[DATASET CONTENT — start]
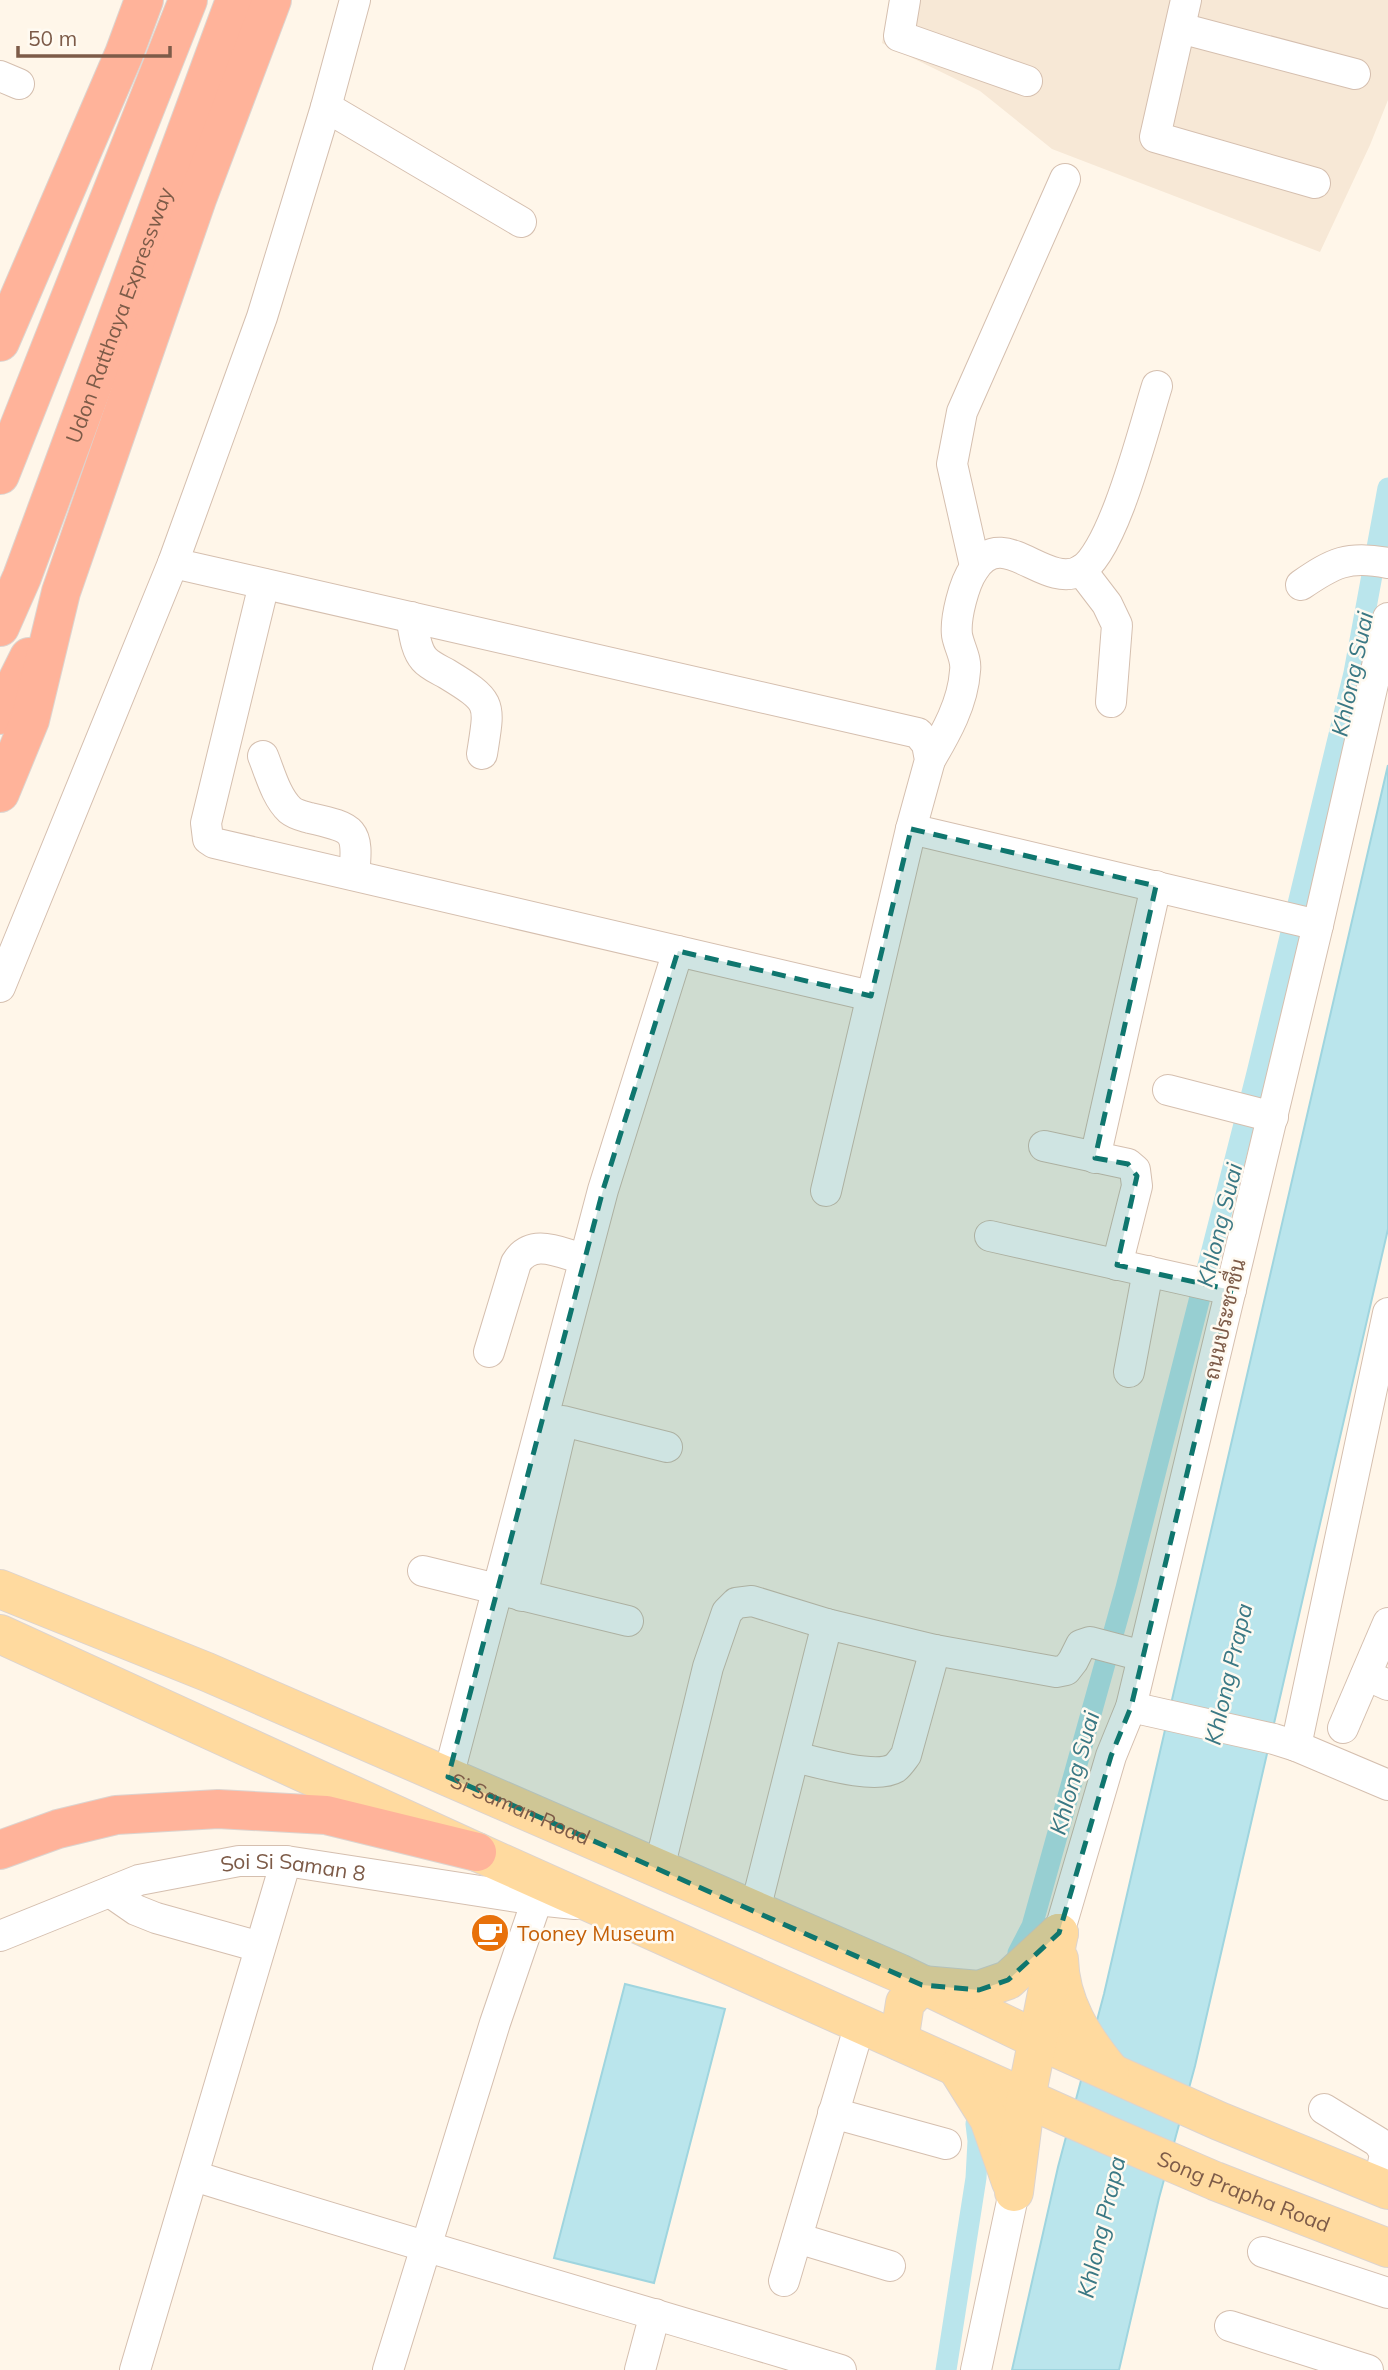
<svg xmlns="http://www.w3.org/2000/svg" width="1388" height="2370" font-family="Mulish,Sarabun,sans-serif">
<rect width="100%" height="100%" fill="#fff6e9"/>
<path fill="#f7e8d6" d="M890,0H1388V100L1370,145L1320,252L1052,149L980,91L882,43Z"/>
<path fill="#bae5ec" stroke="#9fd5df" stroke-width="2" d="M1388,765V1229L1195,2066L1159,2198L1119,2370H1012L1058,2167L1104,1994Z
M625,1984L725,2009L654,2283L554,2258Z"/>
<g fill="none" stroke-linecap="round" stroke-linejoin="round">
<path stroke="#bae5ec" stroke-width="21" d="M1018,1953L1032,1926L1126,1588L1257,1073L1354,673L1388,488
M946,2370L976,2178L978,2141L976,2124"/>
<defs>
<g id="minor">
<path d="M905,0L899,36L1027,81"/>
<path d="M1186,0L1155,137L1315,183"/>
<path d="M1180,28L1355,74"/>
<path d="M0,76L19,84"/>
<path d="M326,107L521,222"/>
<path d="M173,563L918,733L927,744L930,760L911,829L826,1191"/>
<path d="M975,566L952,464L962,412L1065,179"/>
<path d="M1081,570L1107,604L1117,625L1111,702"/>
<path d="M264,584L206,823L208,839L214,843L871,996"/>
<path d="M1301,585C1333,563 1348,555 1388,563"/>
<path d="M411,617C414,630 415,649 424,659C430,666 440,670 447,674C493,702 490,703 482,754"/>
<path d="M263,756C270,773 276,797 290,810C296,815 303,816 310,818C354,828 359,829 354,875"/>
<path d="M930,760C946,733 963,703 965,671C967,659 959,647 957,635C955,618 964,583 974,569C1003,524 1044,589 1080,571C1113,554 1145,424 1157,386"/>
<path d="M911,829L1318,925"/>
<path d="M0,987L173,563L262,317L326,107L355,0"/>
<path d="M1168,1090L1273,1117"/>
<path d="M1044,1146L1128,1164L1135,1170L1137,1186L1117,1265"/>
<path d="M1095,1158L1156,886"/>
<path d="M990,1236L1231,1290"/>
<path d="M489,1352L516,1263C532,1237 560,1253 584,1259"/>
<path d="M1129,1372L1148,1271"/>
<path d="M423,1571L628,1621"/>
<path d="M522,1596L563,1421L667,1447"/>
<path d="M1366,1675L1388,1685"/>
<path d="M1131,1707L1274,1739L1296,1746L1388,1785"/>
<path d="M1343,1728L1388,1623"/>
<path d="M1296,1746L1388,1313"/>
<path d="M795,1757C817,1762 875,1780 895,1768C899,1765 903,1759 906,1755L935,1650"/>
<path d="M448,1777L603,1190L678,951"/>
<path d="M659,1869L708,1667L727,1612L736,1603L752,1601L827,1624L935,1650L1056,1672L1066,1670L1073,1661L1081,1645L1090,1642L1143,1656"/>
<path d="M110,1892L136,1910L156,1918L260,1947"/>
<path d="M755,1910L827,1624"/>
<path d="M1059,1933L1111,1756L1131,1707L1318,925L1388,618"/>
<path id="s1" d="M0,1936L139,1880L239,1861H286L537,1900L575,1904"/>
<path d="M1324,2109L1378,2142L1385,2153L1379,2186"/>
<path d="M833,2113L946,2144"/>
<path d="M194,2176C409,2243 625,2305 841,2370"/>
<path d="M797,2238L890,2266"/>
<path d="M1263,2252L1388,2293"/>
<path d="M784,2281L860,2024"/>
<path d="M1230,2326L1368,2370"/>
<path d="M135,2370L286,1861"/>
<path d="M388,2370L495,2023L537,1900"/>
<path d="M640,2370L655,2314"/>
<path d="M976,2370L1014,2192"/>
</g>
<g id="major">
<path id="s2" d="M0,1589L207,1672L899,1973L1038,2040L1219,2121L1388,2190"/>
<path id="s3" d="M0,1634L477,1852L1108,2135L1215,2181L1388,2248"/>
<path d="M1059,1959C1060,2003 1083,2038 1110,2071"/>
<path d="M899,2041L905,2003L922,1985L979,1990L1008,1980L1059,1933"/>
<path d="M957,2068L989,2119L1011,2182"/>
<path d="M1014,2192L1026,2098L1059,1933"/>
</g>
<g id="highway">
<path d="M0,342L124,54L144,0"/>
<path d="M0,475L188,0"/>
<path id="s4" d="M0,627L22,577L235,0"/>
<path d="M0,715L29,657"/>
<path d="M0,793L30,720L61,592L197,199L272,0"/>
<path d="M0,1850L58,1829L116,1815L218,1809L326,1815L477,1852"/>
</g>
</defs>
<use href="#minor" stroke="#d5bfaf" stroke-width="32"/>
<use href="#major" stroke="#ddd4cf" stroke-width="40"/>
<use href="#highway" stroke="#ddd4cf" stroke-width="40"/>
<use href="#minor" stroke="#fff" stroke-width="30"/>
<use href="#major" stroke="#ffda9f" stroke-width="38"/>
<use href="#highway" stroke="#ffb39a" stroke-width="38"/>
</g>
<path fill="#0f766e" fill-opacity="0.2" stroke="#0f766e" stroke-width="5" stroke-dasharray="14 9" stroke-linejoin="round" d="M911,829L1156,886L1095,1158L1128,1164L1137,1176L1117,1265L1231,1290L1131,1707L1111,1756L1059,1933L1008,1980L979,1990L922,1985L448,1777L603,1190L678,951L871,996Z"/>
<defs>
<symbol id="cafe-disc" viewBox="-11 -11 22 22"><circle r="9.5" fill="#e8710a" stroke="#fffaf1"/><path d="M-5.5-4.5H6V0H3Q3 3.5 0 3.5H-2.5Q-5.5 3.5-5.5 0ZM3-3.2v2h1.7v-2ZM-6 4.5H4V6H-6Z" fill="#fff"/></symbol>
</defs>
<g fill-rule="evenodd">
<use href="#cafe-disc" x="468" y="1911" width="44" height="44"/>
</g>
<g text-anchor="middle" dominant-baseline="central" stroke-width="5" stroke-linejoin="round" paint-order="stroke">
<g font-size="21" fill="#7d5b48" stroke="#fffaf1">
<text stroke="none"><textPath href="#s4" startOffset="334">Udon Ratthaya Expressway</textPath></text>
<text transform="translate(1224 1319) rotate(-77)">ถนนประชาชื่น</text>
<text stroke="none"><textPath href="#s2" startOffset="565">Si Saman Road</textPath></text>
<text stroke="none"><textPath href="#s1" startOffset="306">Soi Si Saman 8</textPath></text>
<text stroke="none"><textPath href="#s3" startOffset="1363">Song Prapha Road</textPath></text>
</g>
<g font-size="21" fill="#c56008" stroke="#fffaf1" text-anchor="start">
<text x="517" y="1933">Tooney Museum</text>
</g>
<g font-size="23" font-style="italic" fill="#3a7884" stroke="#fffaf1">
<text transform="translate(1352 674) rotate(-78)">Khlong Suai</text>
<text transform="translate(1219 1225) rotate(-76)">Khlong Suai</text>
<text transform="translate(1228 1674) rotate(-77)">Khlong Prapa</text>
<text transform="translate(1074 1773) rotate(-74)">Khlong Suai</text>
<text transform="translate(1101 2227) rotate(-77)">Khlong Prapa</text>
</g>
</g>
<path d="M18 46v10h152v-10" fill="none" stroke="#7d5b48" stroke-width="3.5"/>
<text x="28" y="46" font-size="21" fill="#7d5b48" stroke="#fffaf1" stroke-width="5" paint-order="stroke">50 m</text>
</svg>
[DATASET CONTENT — finish]
◆ **TRY IT**
Print the records above again exactly. Leave out the images.

◆ **EXERCISE ANSWER**
<svg xmlns="http://www.w3.org/2000/svg" width="1388" height="2370" font-family="Mulish,Sarabun,sans-serif">
<rect width="100%" height="100%" fill="#fff6e9"/>
<path fill="#f7e8d6" d="M890,0H1388V100L1370,145L1320,252L1052,149L980,91L882,43Z"/>
<path fill="#bae5ec" stroke="#9fd5df" stroke-width="2" d="M1388,765V1229L1195,2066L1159,2198L1119,2370H1012L1058,2167L1104,1994Z
M625,1984L725,2009L654,2283L554,2258Z"/>
<g fill="none" stroke-linecap="round" stroke-linejoin="round">
<path stroke="#bae5ec" stroke-width="21" d="M1018,1953L1032,1926L1126,1588L1257,1073L1354,673L1388,488
M946,2370L976,2178L978,2141L976,2124"/>
<defs>
<g id="minor">
<path d="M905,0L899,36L1027,81"/>
<path d="M1186,0L1155,137L1315,183"/>
<path d="M1180,28L1355,74"/>
<path d="M0,76L19,84"/>
<path d="M326,107L521,222"/>
<path d="M173,563L918,733L927,744L930,760L911,829L826,1191"/>
<path d="M975,566L952,464L962,412L1065,179"/>
<path d="M1081,570L1107,604L1117,625L1111,702"/>
<path d="M264,584L206,823L208,839L214,843L871,996"/>
<path d="M1301,585C1333,563 1348,555 1388,563"/>
<path d="M411,617C414,630 415,649 424,659C430,666 440,670 447,674C493,702 490,703 482,754"/>
<path d="M263,756C270,773 276,797 290,810C296,815 303,816 310,818C354,828 359,829 354,875"/>
<path d="M930,760C946,733 963,703 965,671C967,659 959,647 957,635C955,618 964,583 974,569C1003,524 1044,589 1080,571C1113,554 1145,424 1157,386"/>
<path d="M911,829L1318,925"/>
<path d="M0,987L173,563L262,317L326,107L355,0"/>
<path d="M1168,1090L1273,1117"/>
<path d="M1044,1146L1128,1164L1135,1170L1137,1186L1117,1265"/>
<path d="M1095,1158L1156,886"/>
<path d="M990,1236L1231,1290"/>
<path d="M489,1352L516,1263C532,1237 560,1253 584,1259"/>
<path d="M1129,1372L1148,1271"/>
<path d="M423,1571L628,1621"/>
<path d="M522,1596L563,1421L667,1447"/>
<path d="M1366,1675L1388,1685"/>
<path d="M1131,1707L1274,1739L1296,1746L1388,1785"/>
<path d="M1343,1728L1388,1623"/>
<path d="M1296,1746L1388,1313"/>
<path d="M795,1757C817,1762 875,1780 895,1768C899,1765 903,1759 906,1755L935,1650"/>
<path d="M448,1777L603,1190L678,951"/>
<path d="M659,1869L708,1667L727,1612L736,1603L752,1601L827,1624L935,1650L1056,1672L1066,1670L1073,1661L1081,1645L1090,1642L1143,1656"/>
<path d="M110,1892L136,1910L156,1918L260,1947"/>
<path d="M755,1910L827,1624"/>
<path d="M1059,1933L1111,1756L1131,1707L1318,925L1388,618"/>
<path id="s1" d="M0,1936L139,1880L239,1861H286L537,1900L575,1904"/>
<path d="M1324,2109L1378,2142L1385,2153L1379,2186"/>
<path d="M833,2113L946,2144"/>
<path d="M194,2176C409,2243 625,2305 841,2370"/>
<path d="M797,2238L890,2266"/>
<path d="M1263,2252L1388,2293"/>
<path d="M784,2281L860,2024"/>
<path d="M1230,2326L1368,2370"/>
<path d="M135,2370L286,1861"/>
<path d="M388,2370L495,2023L537,1900"/>
<path d="M640,2370L655,2314"/>
<path d="M976,2370L1014,2192"/>
</g>
<g id="major">
<path id="s2" d="M0,1589L207,1672L899,1973L1038,2040L1219,2121L1388,2190"/>
<path id="s3" d="M0,1634L477,1852L1108,2135L1215,2181L1388,2248"/>
<path d="M1059,1959C1060,2003 1083,2038 1110,2071"/>
<path d="M899,2041L905,2003L922,1985L979,1990L1008,1980L1059,1933"/>
<path d="M957,2068L989,2119L1011,2182"/>
<path d="M1014,2192L1026,2098L1059,1933"/>
</g>
<g id="highway">
<path d="M0,342L124,54L144,0"/>
<path d="M0,475L188,0"/>
<path id="s4" d="M0,627L22,577L235,0"/>
<path d="M0,715L29,657"/>
<path d="M0,793L30,720L61,592L197,199L272,0"/>
<path d="M0,1850L58,1829L116,1815L218,1809L326,1815L477,1852"/>
</g>
</defs>
<use href="#minor" stroke="#d5bfaf" stroke-width="32"/>
<use href="#major" stroke="#ddd4cf" stroke-width="40"/>
<use href="#highway" stroke="#ddd4cf" stroke-width="40"/>
<use href="#minor" stroke="#fff" stroke-width="30"/>
<use href="#major" stroke="#ffda9f" stroke-width="38"/>
<use href="#highway" stroke="#ffb39a" stroke-width="38"/>
</g>
<path fill="#0f766e" fill-opacity="0.2" stroke="#0f766e" stroke-width="5" stroke-dasharray="14 9" stroke-linejoin="round" d="M911,829L1156,886L1095,1158L1128,1164L1137,1176L1117,1265L1231,1290L1131,1707L1111,1756L1059,1933L1008,1980L979,1990L922,1985L448,1777L603,1190L678,951L871,996Z"/>
<defs>
<symbol id="cafe-disc" viewBox="-11 -11 22 22"><circle r="9.5" fill="#e8710a" stroke="#fffaf1"/><path d="M-5.5-4.5H6V0H3Q3 3.5 0 3.5H-2.5Q-5.5 3.5-5.5 0ZM3-3.2v2h1.7v-2ZM-6 4.5H4V6H-6Z" fill="#fff"/></symbol>
</defs>
<g fill-rule="evenodd">
<use href="#cafe-disc" x="468" y="1911" width="44" height="44"/>
</g>
<g text-anchor="middle" dominant-baseline="central" stroke-width="5" stroke-linejoin="round" paint-order="stroke">
<g font-size="21" fill="#7d5b48" stroke="#fffaf1">
<text stroke="none"><textPath href="#s4" startOffset="334">Udon Ratthaya Expressway</textPath></text>
<text transform="translate(1224 1319) rotate(-77)">ถนนประชาชื่น</text>
<text stroke="none"><textPath href="#s2" startOffset="565">Si Saman Road</textPath></text>
<text stroke="none"><textPath href="#s1" startOffset="306">Soi Si Saman 8</textPath></text>
<text stroke="none"><textPath href="#s3" startOffset="1363">Song Prapha Road</textPath></text>
</g>
<g font-size="21" fill="#c56008" stroke="#fffaf1" text-anchor="start">
<text x="517" y="1933">Tooney Museum</text>
</g>
<g font-size="23" font-style="italic" fill="#3a7884" stroke="#fffaf1">
<text transform="translate(1352 674) rotate(-78)">Khlong Suai</text>
<text transform="translate(1219 1225) rotate(-76)">Khlong Suai</text>
<text transform="translate(1228 1674) rotate(-77)">Khlong Prapa</text>
<text transform="translate(1074 1773) rotate(-74)">Khlong Suai</text>
<text transform="translate(1101 2227) rotate(-77)">Khlong Prapa</text>
</g>
</g>
<path d="M18 46v10h152v-10" fill="none" stroke="#7d5b48" stroke-width="3.5"/>
<text x="28" y="46" font-size="21" fill="#7d5b48" stroke="#fffaf1" stroke-width="5" paint-order="stroke">50 m</text>
</svg>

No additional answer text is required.